- Task statement
Please turn every line of the records below into a numbered list, skipping any blank lines. Leave the pictures out of your answer.

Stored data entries
....................

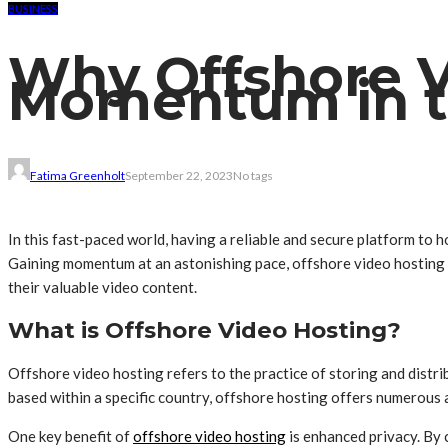
BUSINESS
Why Offshore V
Momentum in th
Fatima Greenholt
September 22, 2023
No tags
In this fast-paced world, having a reliable and secure platform to ho
Gaining momentum at an astonishing pace, offshore video hosting ha
their valuable video content.
What is Offshore Video Hosting?
Offshore video hosting refers to the practice of storing and distri
based within a specific country, offshore hosting offers numerous ad
One key benefit of
offshore video hosting
is enhanced privacy. By 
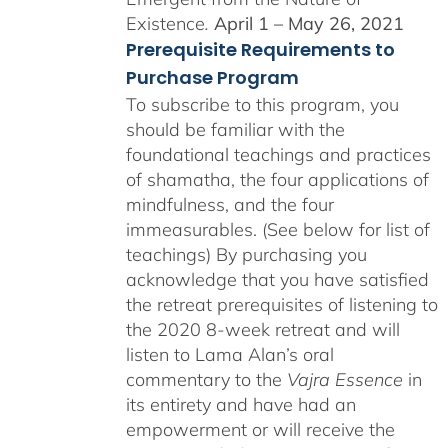
Existence
.
April 1 – May 26, 2021
Prerequisite Requirements to
Purchase Program
To subscribe to this program, you
should be familiar with the
foundational teachings and practices
of shamatha, the four applications of
mindfulness, and the four
immeasurables. (See below for list of
teachings)
By purchasing you
acknowledge that you have satisfied
the retreat prerequisites of listening to
the 2020 8-week retreat and will
listen to Lama Alan’s oral
commentary to the
Vajra Essence
in
its entirety and have had an
empowerment or will receive the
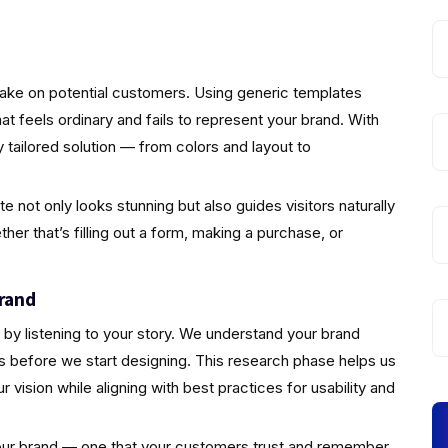
make on potential customers. Using generic templates
that feels ordinary and fails to represent your brand. With
 tailored solution — from colors and layout to
not only looks stunning but also guides visitors naturally
er that’s filling out a form, making a purchase, or
rand
by listening to your story. We understand your brand
s before we start designing. This research phase helps us
vision while aligning with best practices for usability and
 your brand — one that your customers trust and remember.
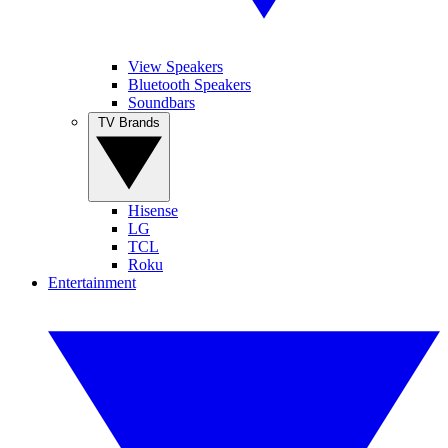
View Speakers
Bluetooth Speakers
Soundbars
TV Brands
Hisense
LG
TCL
Roku
Entertainment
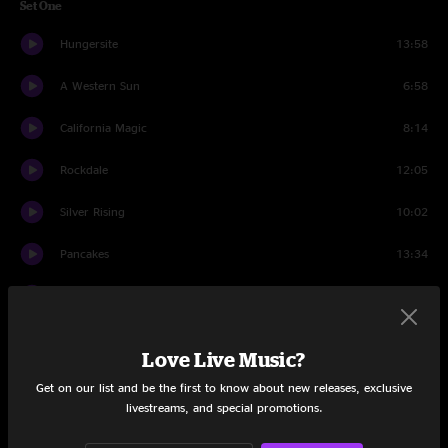
Set One
Hungersite
13:58
A Western Sun
6:58
California Magic
8:14
Rockdale
12:05
Silver Rising
10:02
Pancakes
13:34
Peggy-O
10:21
Tomorrow Never Knows
12:20
Love Live Music?
Hard To Handle
7:02
Get on our list and be the first to know about new releases, exclusive
livestreams, and special promotions.
Set Two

....................

- Answer to this problem
1. BUSINESS
2. Why Offshore V
3. Momentum in th
4. Fatima Greenholt
5. September 22, 2023
6. No tags
7. In this fast-paced world, having a reliable and secure platform to ho
8. Gaining momentum at an astonishing pace, offshore video hosting ha
9. their valuable video content.
10. What is Offshore Video Hosting?
11. Offshore video hosting refers to the practice of storing and distri
12. based within a specific country, offshore hosting offers numerous ad
13. One key benefit of
14. offshore video hosting
15. is enhanced privacy. By 
16. Existence
17. .
18. April 1 – May 26, 2021
19. Prerequisite Requirements to
20. Purchase Program
21. To subscribe to this program, you
22. should be familiar with the
23. foundational teachings and practices
24. of shamatha, the four applications of
25. mindfulness, and the four
26. immeasurables. (See below for list of
27. teachings)
28. By purchasing you
29. acknowledge that you have satisfied
30. the retreat prerequisites of listening to
31. the 2020 8-week retreat and will
32. listen to Lama Alan’s oral
33. commentary to the
34. Vajra Essence
35. in
36. its entirety and have had an
37. empowerment or will receive the
38. make on potential customers. Using generic templates
39. that feels ordinary and fails to represent your brand. With
40.  tailored solution — from colors and layout to
41. not only looks stunning but also guides visitors naturally
42. er that’s filling out a form, making a purchase, or
43. rand
44. by listening to your story. We understand your brand
45. s before we start designing. This research phase helps us
46. vision while aligning with best practices for usability and
47.  your brand — one that your customers trust and remember.
48. View Speakers
49. Bluetooth Speakers
50. Soundbars
51. TV Brands
52. Hisense
53. LG
54. TCL
55. Roku
56. Entertainment
57. Set One
58. Hungersite
59. 13:58
60. A Western Sun
61. 6:58
62. California Magic
63. 8:14
64. Rockdale
65. 12:05
66. Silver Rising
67. 10:02
68. Pancakes
69. 13:34
70. Peggy-O
71. 10:21
72. Tomorrow Never Knows
73. 12:20
74. Love Live Music?
75. Hard To Handle
76. 7:02
77. Get on our list and be the first to know about new releases, exclusive
78. livestreams, and special promotions.
79. Set Two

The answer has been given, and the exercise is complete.